White marble crosses and Stars of David stretch off in seemingly endless rows at the Normandy American Cemetery, situated on a now-serene bluff overlooking the bitterly contested sands of Omaha Beach. The visitor center has an excellent multimedia presentation on the D-Day landings, told in part through the stories of individuals’ courage and sacrifice. English-language tours of the cemetery, also focusing on personal stories, depart daily at 2pm and, from mid-April to mid-September, at 11am.

Featured in the opening scenes of Steven Spielberg’s Saving Private Ryan, this place of pilgrimage is one of the largest American war cemeteries in Europe. It contains the graves of 9387 American soldiers, including 33 pairs of brothers who are buried side-by-side (another 12 pairs of brothers are buried separately or memorialised here). Only about 40% of American war dead from the fighting in Normandy are interred in this cemetery – the rest were repatriated at the request of their families.

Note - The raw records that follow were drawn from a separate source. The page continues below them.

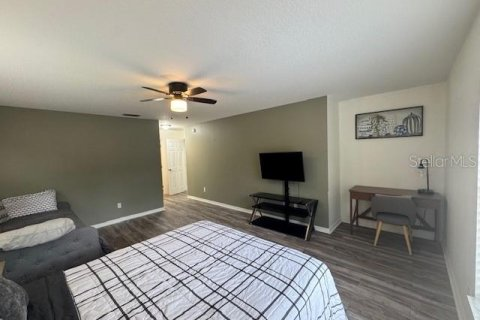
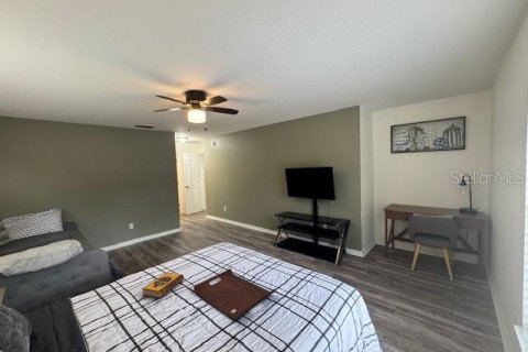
+ hardback book [141,272,185,299]
+ serving tray [193,267,276,321]
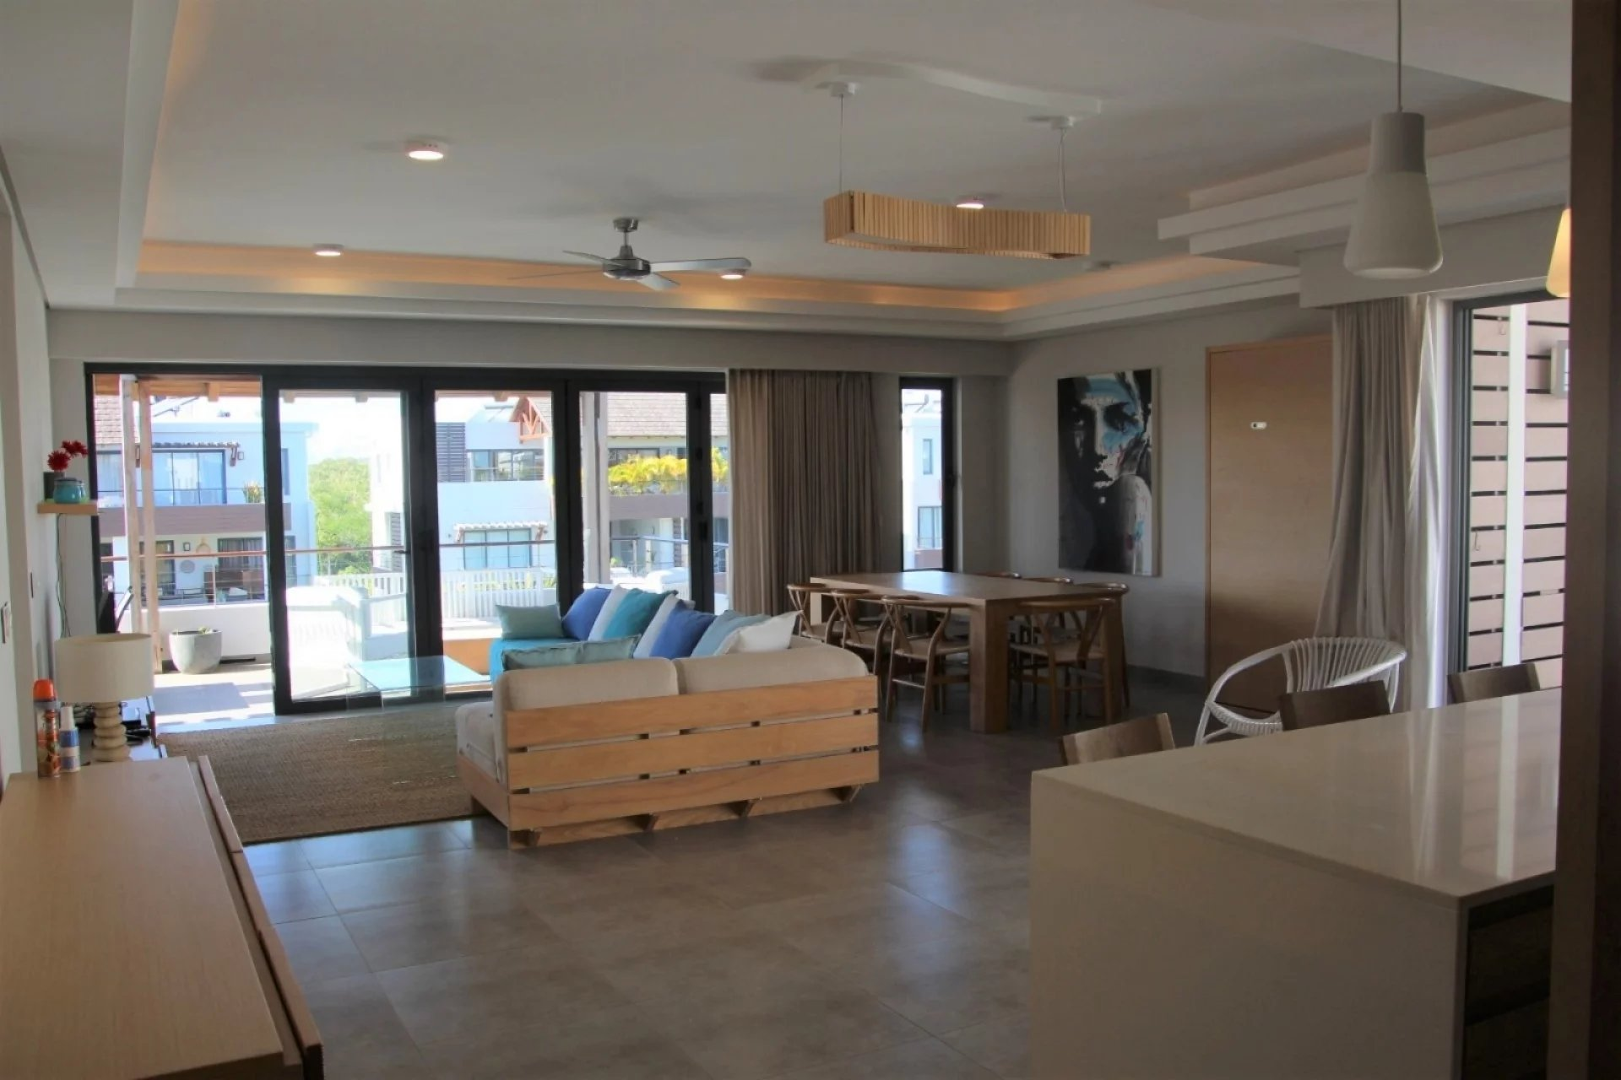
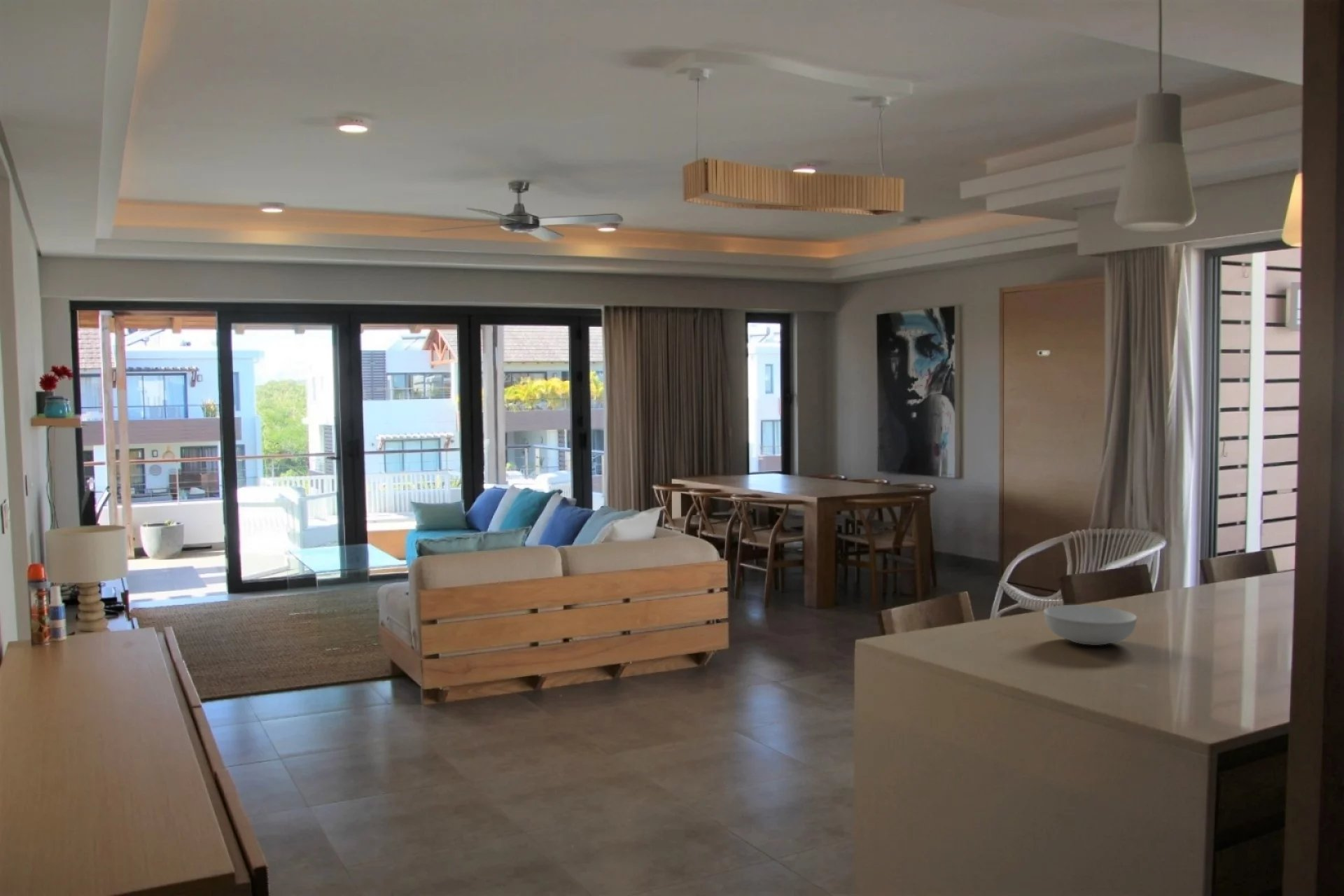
+ serving bowl [1043,604,1138,646]
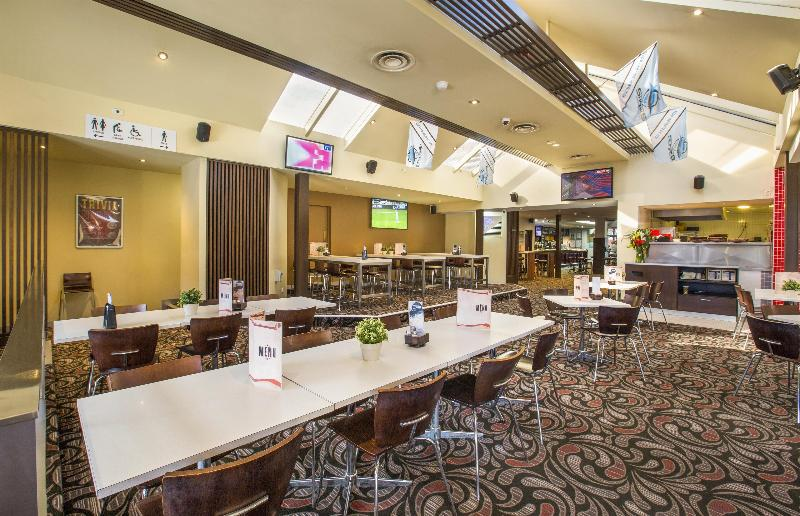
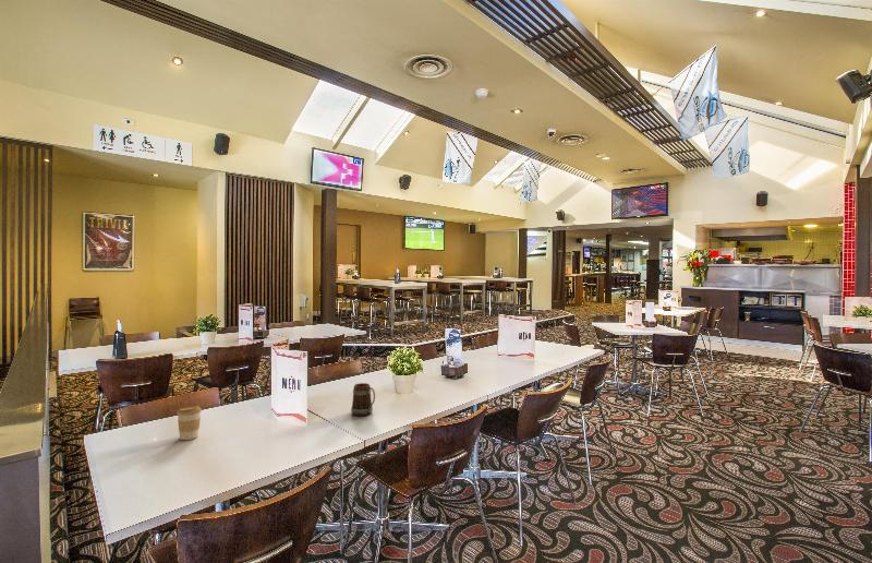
+ beer mug [350,382,376,417]
+ coffee cup [175,405,203,441]
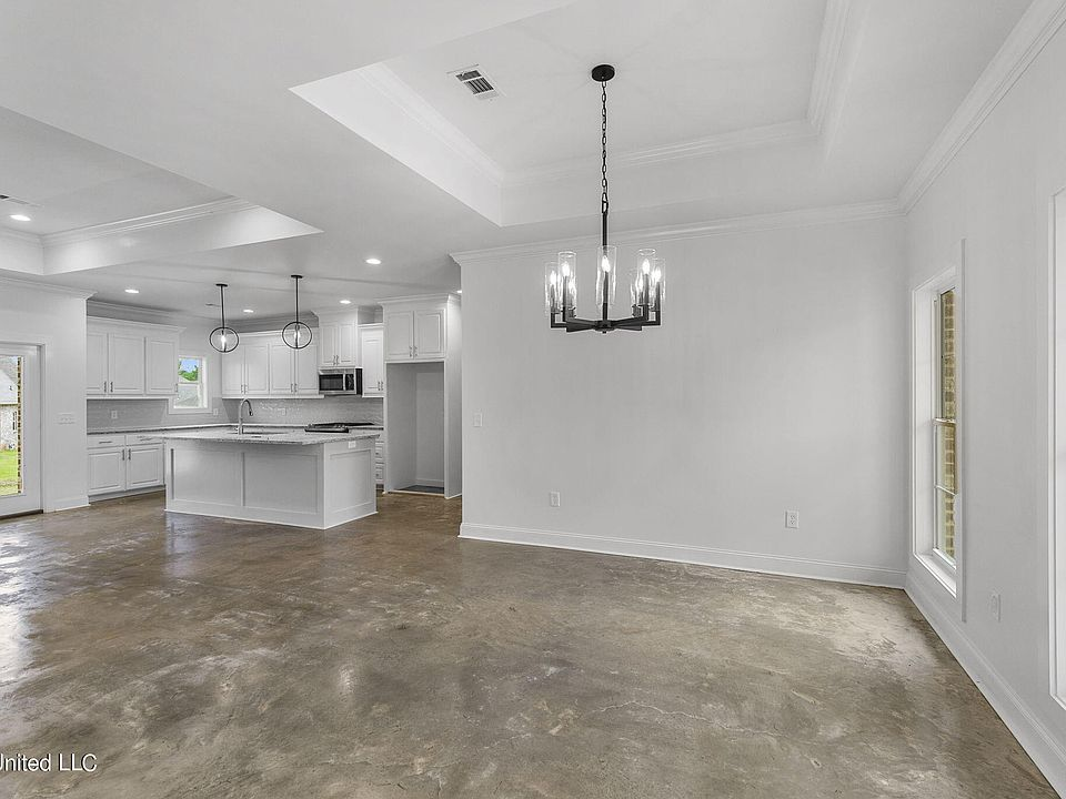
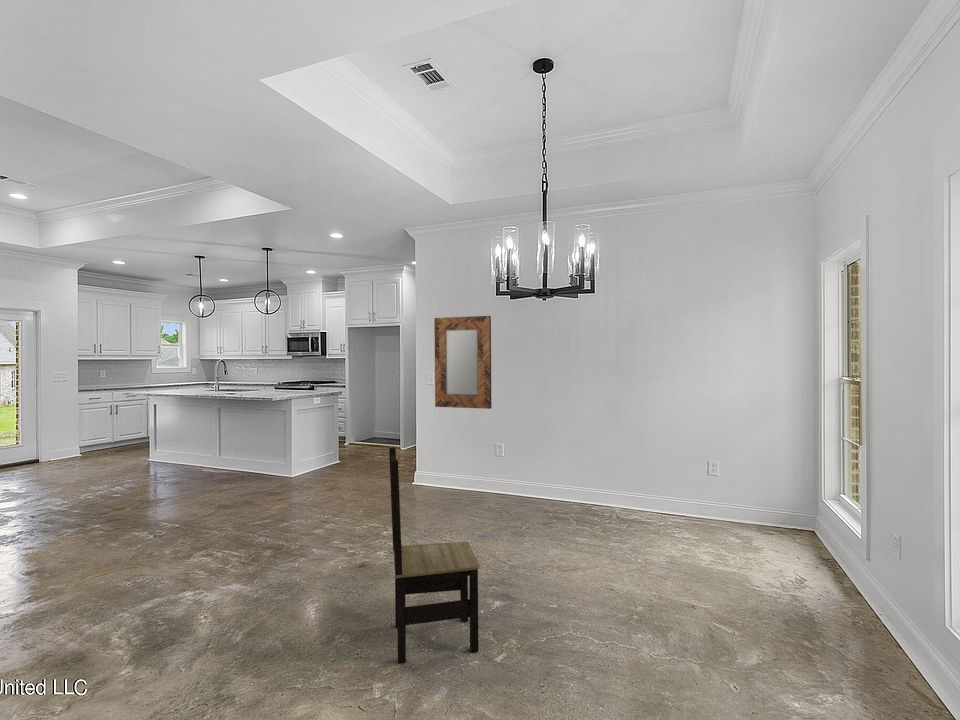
+ dining chair [388,447,481,664]
+ home mirror [433,315,492,410]
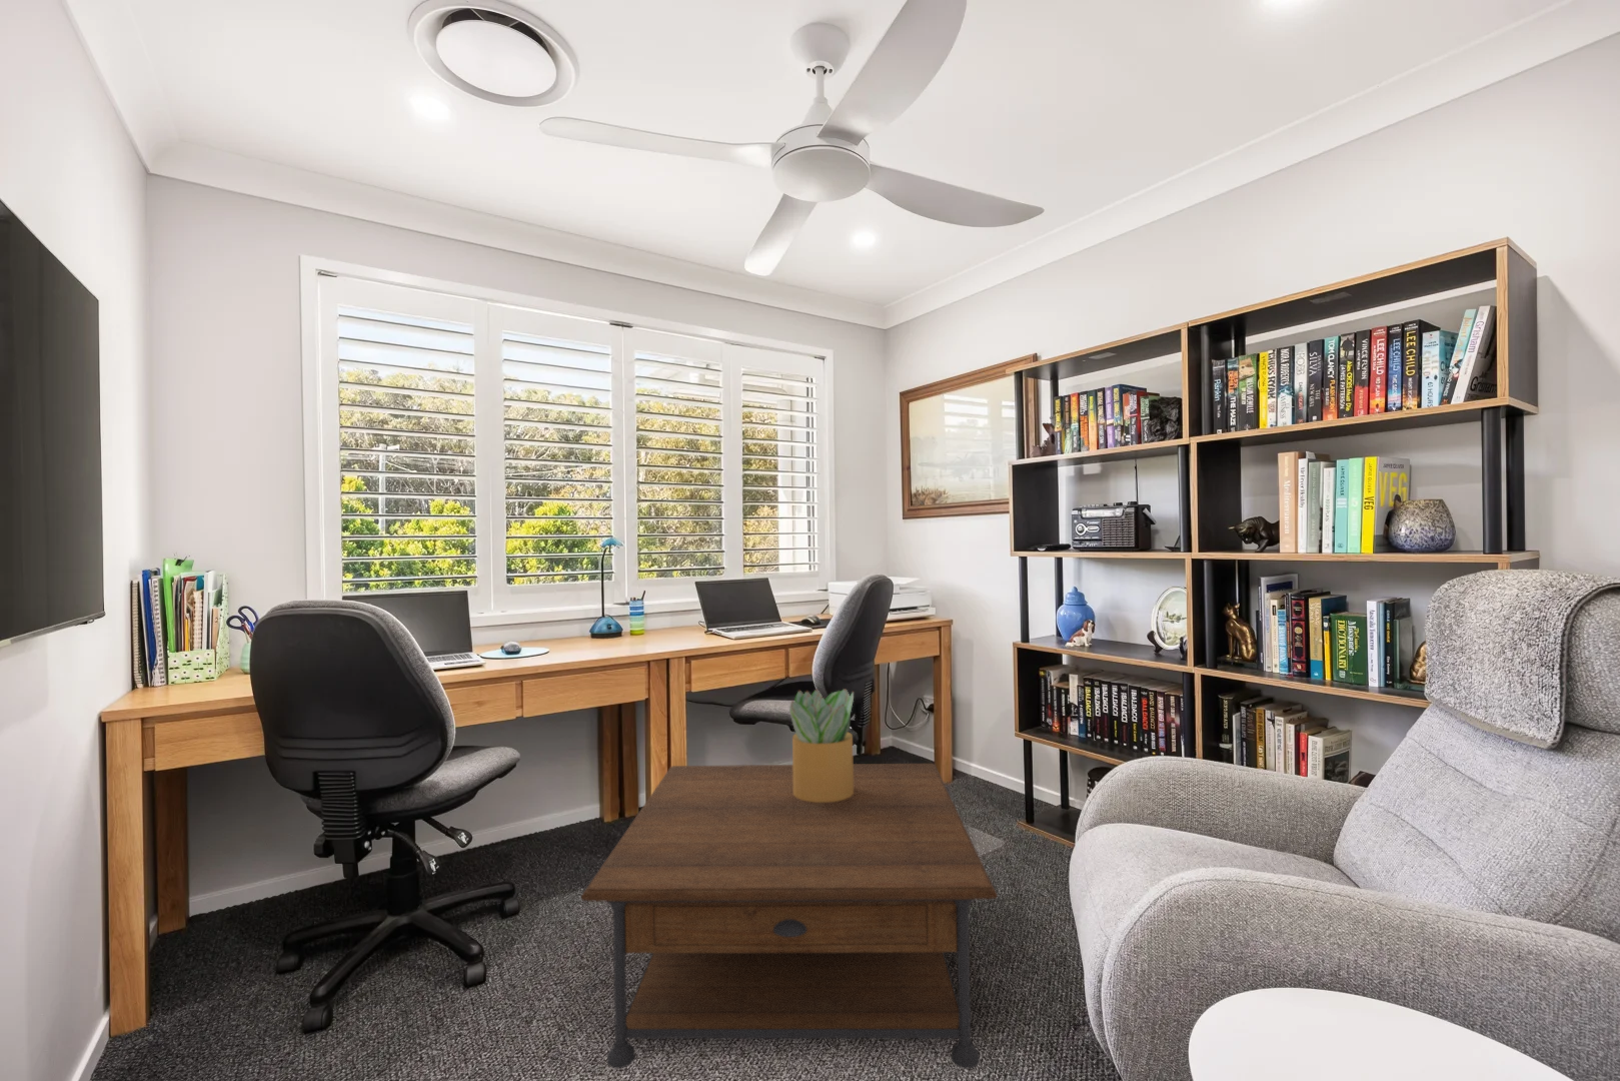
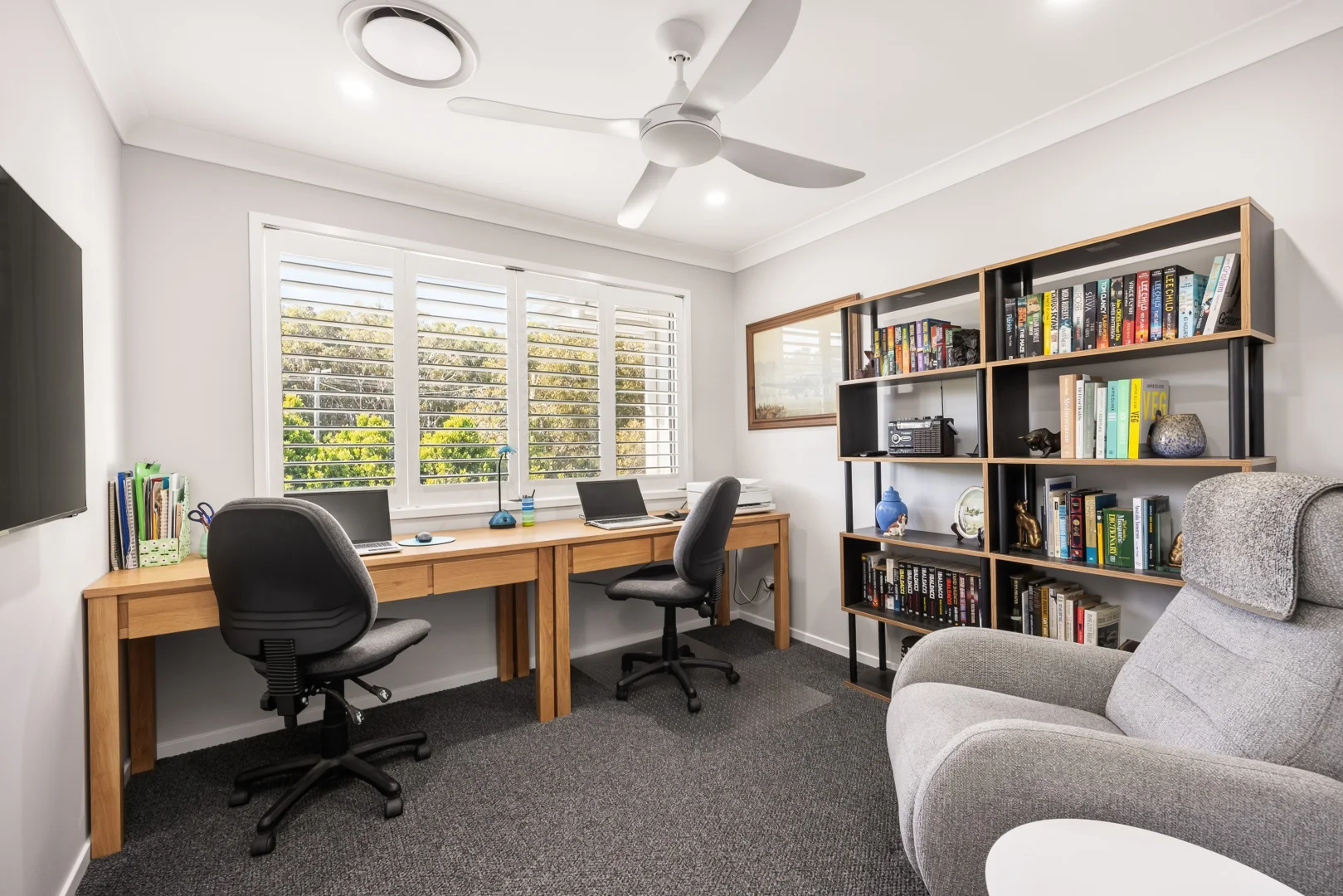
- coffee table [580,762,999,1069]
- potted plant [788,688,854,802]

Overlooking the gravestones is a large colonnaded memorial centred on a statue called The Spirit of American Youth, maps explaining the order of battle and a wall honouring 1557 Americans whose bodies were not found (men whose remains were recovered after the memorial was inaugurated are marked with a bronze rosette). A small, white-marble chapel stands at the intersection of the cross-shaped main paths through the cemetery.

The Normandy American Cemetery & Memorial is 17km northwest of Bayeux; by car, follow the signs to the ‘Cimetière Militaire Americain’.